How to get on my radar screen, a short case study

This is rather a fun way to demonstrate one way that, for an investment of $4.50, this group of entrepreneurs has not only gotten on my proverbial radar screen, but have learned a bit about how to pitch effectively too.
It started with them buying me a cup of chai via my Ask Dave Taylor tech support site, and including this note:

Message:Hi Dave,
Love your site. It’s got a lot of great Info that the everyday person can actually use!:). Check out our struggling new startup at We have “Everyday items for everyday people at exceptional prices” and we want everyone to know it! …
We’d love a plug! Enjoy your chai.

Just like in dating, when you’re pitching your company, it’s very important that you always speak positively about it, so here was my response:

Thanks. Instead of buying me a chai, though, try this pitch again. Tell me what’s unique and interesting about your business, how you got into it, how you’re growing it and why my readers would care. 🙂 Oh, and don’t tell me that you’re struggling. Tell me that you’re excited about your growth curve or something. 🙂

Luckily, they took my response in the spirit of assistance it was sent, and their response was a nice example of a positive, enthusiastic writeup of their business and how they got into it:

Well actually Dave, my partner and I are very excited about the website. It is allowing us to work on something together that allows us to spend more time with our families doing something we all really enjoy. Hopefully some day allowing me to walk away from the cube farm! My dad operated his own business in our back yard so I guess I have the entrepreneurial spirit in me. So while the store may be “struggling” at this point, we’re not hungry yet…yet.
It all started out as a couple of Ebay stores that went reasonably well and my partner being downsized from IBM. Ebay just became a big rat race with the only real winner being Ebay! Now almost completely disillutioned with Ebay, we know we can do better for our customer on price and overall shopping experience.
Passing all those savings onto our customers – and yes a bit more to us as well, feels a lot better than handing it to a multi national bohemoth who constantly wants more. They’ve just gone waaay to far to increase their insatiable greed at the expense of the buyers! However, I digress. I still plan to operate on Ebay more as a secondary venue to promote the store. The exposure with Ebay obviously cannot be overlooked.
And to be honest, more so than the money generated, I get as much or more enjoyment from being able to provide our quality products (and they really are top of the line) to our customers delivered to their door, sometimes cheaper than they can buy them at big box retail outlet. The responses back from our customers to date has been fantastic. Our slogan – everyday items for everyday people at exceptional prices really is what drives us. We’re not big box, We’re not distant shareholders. We’re grassroots, back to the mom and pop taking advantage of technology of the day.
Seeing tangible results of our efforts, slow as they may be, is also an incredibly satisfying. slowly increasing traffic, watching Google analytics 10 times a day to see if it is better than yesterday, tweaking of google ads and incorporation of Amazon referrals. It’s all pretty amazing in a geeky sort of way.
So now that we have an operational site up and running (yes, admitedly there is much, much left to do on that front) we are focusing now on spreading the word – weighing pay per click advertising, trying to get a newsletter going and “sucking up” for back links 🙂
All sucking up aside, your site really has been one of the best resources I have found for succinct, to the point tips without printing hundreds of pages of a pdf to get a few good tips elsewhere. I only recently found your blog and think it’s great! While reading your SEO, ad click and articles of the like I find myself bookmarking many of them to go back and re read as I work on that topic.
So do you really blog from a Starbucks? Cool! maybe someday I’ll move my cube to Starbucks and sell HD multi directional Antennas, Foodsavers and laptop sleeves from the back corner table! HA!
Robert Collins

I don’t write this to get tons of people to buy me a chai, needless to say, but hopefully to illustrate the importance of putting your best foot forward and presenting your business well, whatever the venue. It’s the mythical “elevator pitch” and it really is important that you can positively state your business goal or mission, buzzword free, in sixty seconds or less.
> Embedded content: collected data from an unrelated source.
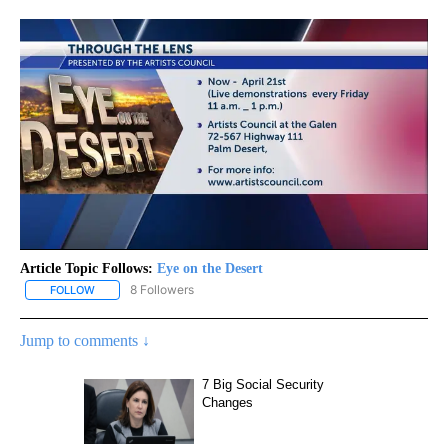
Article Topic Follows:
Eye on the Desert
8 Followers
FOLLOW
FOLLOW "EYE ON THE DESERT" TO RECEIVE NOTIFICATIONS ABO
Jump to comments ↓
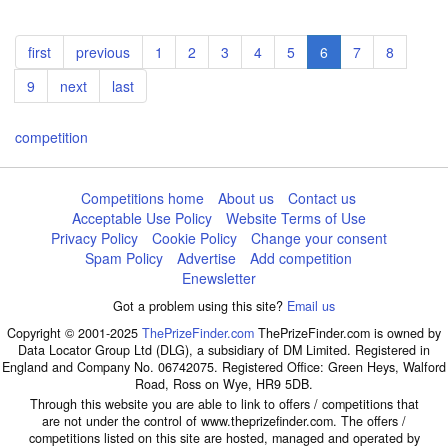
Pagination
First
first
Previous
previous
Page
1
Page
2
Page
3
Page
4
Page
5
Current
6
Page
7
Page
8
page
page
page
Page
9
Next
next
Last
last
page
page
competition
Competitions home
About us
Contact us
Acceptable Use Policy
Website Terms of Use
Privacy Policy
Cookie Policy
Change your consent
Spam Policy
Advertise
Add competition
Enewsletter
Got a problem using this site?
Email us
Copyright © 2001-2025
ThePrizeFinder.com
ThePrizeFinder.com is owned by
Data Locator Group Ltd (DLG), a subsidiary of DM Limited. Registered in
England and Company No. 06742075. Registered Office: Green Heys, Walford
Road, Ross on Wye, HR9 5DB.
Through this website you are able to link to offers / competitions that
are not under the control of www.theprizefinder.com. The offers /
competitions listed on this site are hosted, managed and operated by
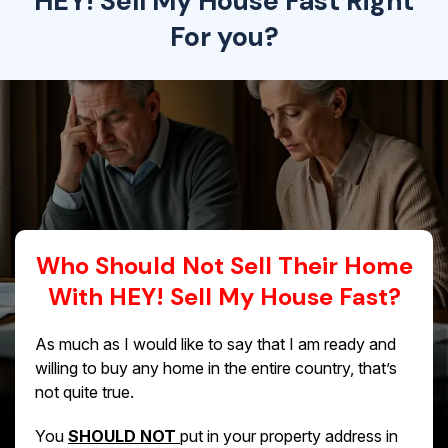
HEY! Sell My House Fast Right
For you?
Who Should Not Sell Their Home
With HEY! Sell My House Fast?
As much as I would like to say that I am ready and
willing to buy any home in the entire country, that’s
not quite true.
You
SHOULD NOT
put in your property address in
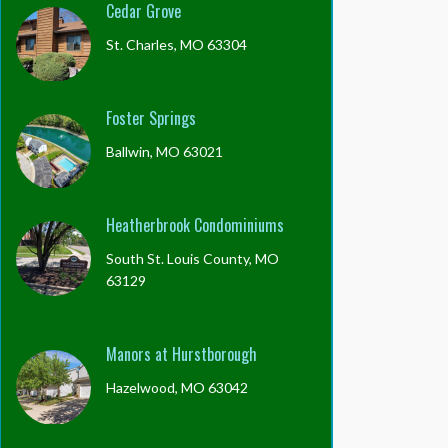
Cedar Grove
St. Charles, MO 63304
Foster Springs
Ballwin, MO 63021
Heatherbrook Condominiums
South St. Louis County, MO
63129
Manors at Hurstborough
Hazelwood, MO 63042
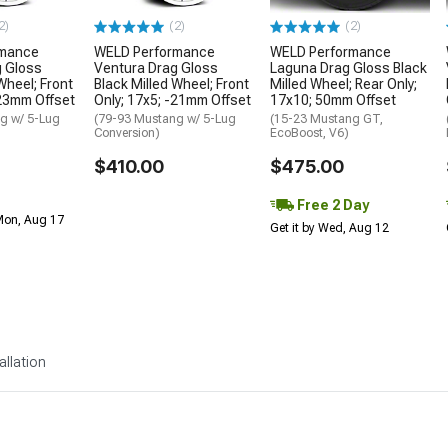
2)
(2)
(2)
rmance
WELD Performance
WELD Performance
g Gloss
Ventura Drag Gloss
Laguna Drag Gloss Black
Wheel; Front
Black Milled Wheel; Front
Milled Wheel; Rear Only;
-23mm Offset
Only; 17x5; -21mm Offset
17x10; 50mm Offset
g w/ 5-Lug
(79-93 Mustang w/ 5-Lug
(15-23 Mustang GT,
Conversion)
EcoBoost, V6)
$410.00
$475.00
Free 2 Day
Mon, Aug 17
Get it by Wed, Aug 12
allation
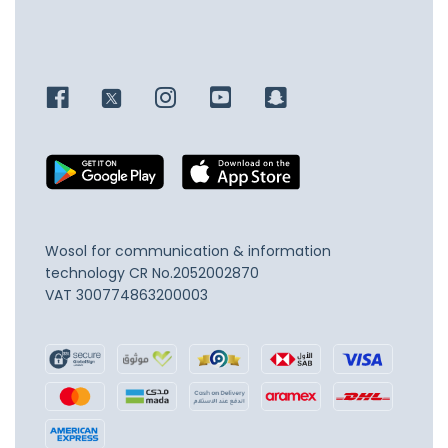
Wosol for communication & information
technology
CR No.2052002870
VAT 300774863200003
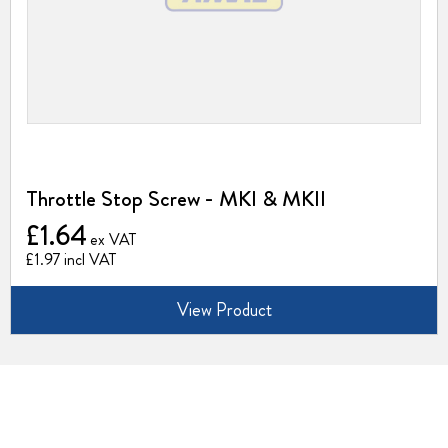
Throttle Stop Screw - MKI & MKII
£1.64
£1.97
View Product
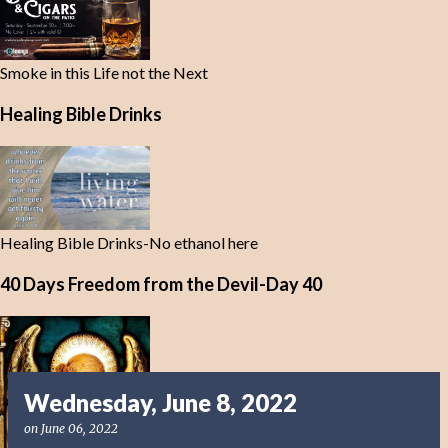
Smoke in this Life not the Next
Healing Bible Drinks
Healing Bible Drinks-No ethanol here
40 Days Freedom from the Devil-Day 40
Wednesday, June 8, 2022
on
June 06, 2022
2 comments on “How to get on my radar screen, a short case study

  1. Well, besides the chumming for lattes part, I think this is a relevant post to those people who are looking for more understanding about how to attract the attention of those in the business of startups and entrepreneurship.

  2. Good comment about putting your best foot forward — I’ve come to realize how important my profile is on a few of my blogs and how I need to take time to rewrite them and update them.
    A sloppy profile can work against you as you realize there are real people actually stopping to read the posts and opinions.